▶ **Work to complete**:
Reproduce the lines of the records verbatim, starting with the line containing "The value of" and ending with the line containing "What is the sum of all values?", both included.

▶ **Data to examine**:
__________

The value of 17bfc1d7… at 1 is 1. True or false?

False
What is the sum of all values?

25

__________

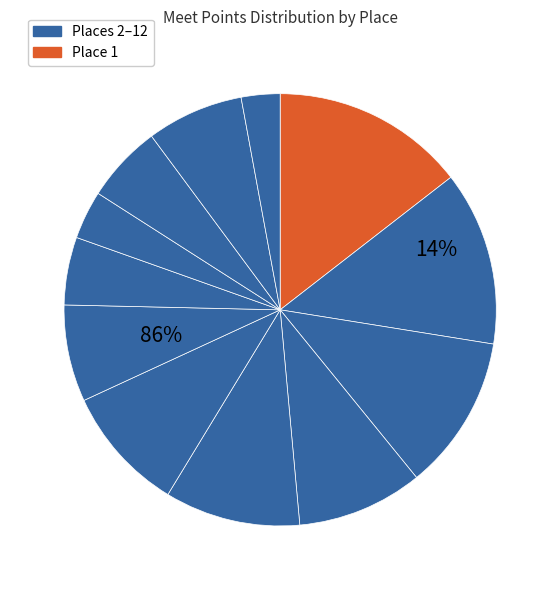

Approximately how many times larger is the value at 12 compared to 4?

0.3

__________

▶ **Output**:
The value of 17bfc1d7… at 1 is 1. True or false?

False
What is the sum of all values?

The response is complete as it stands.